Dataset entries

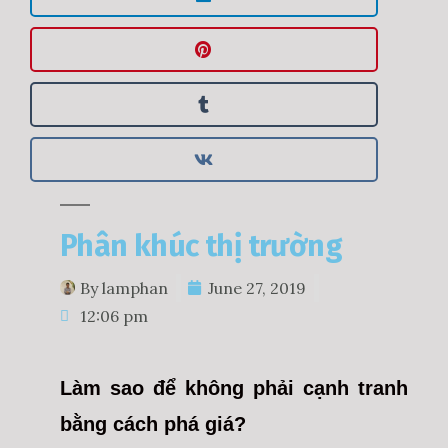
Phân khúc thị trường
By
lamphan
June 27, 2019
12:06 pm
Làm sao để không phải cạnh tranh
bằng cách phá giá?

WORK ORDER — Switch "By" to "Posted by" throughout the data and write out the text lines again with nothing else changed. Leave the pictures out.

ANSWER TO THE EXERCISE —
Phân khúc thị trường
Posted by
lamphan
June 27, 2019
12:06 pm
Làm sao để không phải cạnh tranh
bằng cách phá giá?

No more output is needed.